This article first appeared in Vozpopuli on July 18, 2021.
A data leak revealed by several international media has revealed that journalists, activists and lawyers around the world have been spied on with Pegasus, a software produced by the Israeli company NSO and sold to governments around the world. Mexico, Morocco and the United Arab Emirates are the countries that have used it the most.
It is a software capable of infecting iPhone and Android devices to secretly access phone messages, photos, emails, calls or contacts. It is also capable of activating microphones without the knowledge of the affected person.
The investigation, in which 16 international reference media have participated, reveals that the software’s database collects the cell phones of 50,000 “persons of interest” for the aforementioned Israeli company’s clients since 2016. Some 15,000 in Mexico and around 10,000 in both Morocco and the United Arab Emirates.
Not all of those 50,000 phones have been infected with the software, the researchers note, although they warn that a forensic analysis conducted on a small sample of those numbers has evidenced that more than half of the devices contain traces of Pegasus spying.

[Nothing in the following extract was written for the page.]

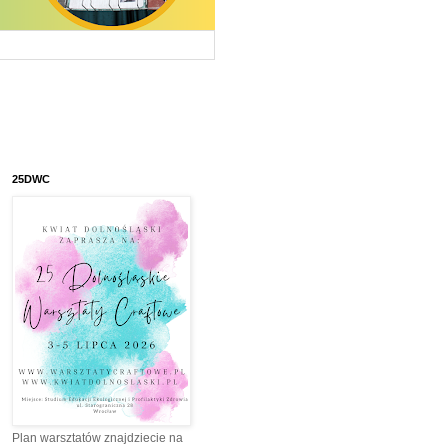
25DWC
Plan warsztatów znajdziecie na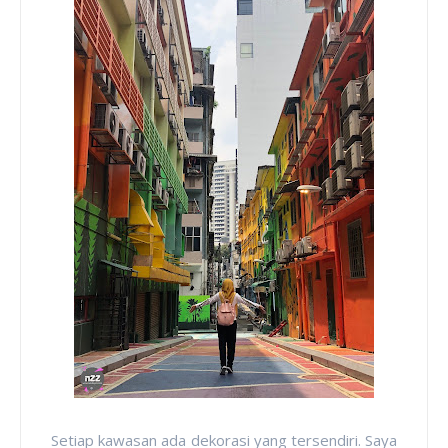
Setiap kawasan ada dekorasi yang tersendiri. Saya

Officially, the program has been sold to at least a dozen countries with authoritarian regimes: Azerbaijan, Bahrain, Kazakhstan, Mexico, Morocco, Rwanda, Saudi Arabia, Hungary, India and the United Arab Emirates. The Israeli company has insisted that the software is intended only to target criminals and terrorists.
However, the investigation carried out by the journalistic consortium will reveal over the course of several publications that the list of people affected includes hundreds of businessmen, religious figures, academics, NGO employees and politicians, including government ministers and presidents. There are also more than 180 journalists from different media.
One of them is the editor of the Financial Times, Roula Khalaf. There are many more from other media, such as CNN, The New York Times, The Economist, Associated Press or Reuters. As far as Spain is concerned, professionals from the newspaper El País also appear on the list.
The first information of this investigation states that the cell phones of at least 26 Mexican journalists appear on the leaked list, including that of Cecilio Pineda Birto, murdered in 2017, according to information published by The Guardian, one of the media that make up the consortium that is revealing these facts.
Also the Hungarian government presided by Viktor Orbán has made use of Pegasus to access the communications of at least two journalists. One of them is the well-known reporter Szabolcs Panyi, with sources in the diplomatic spheres as well as in national security circles.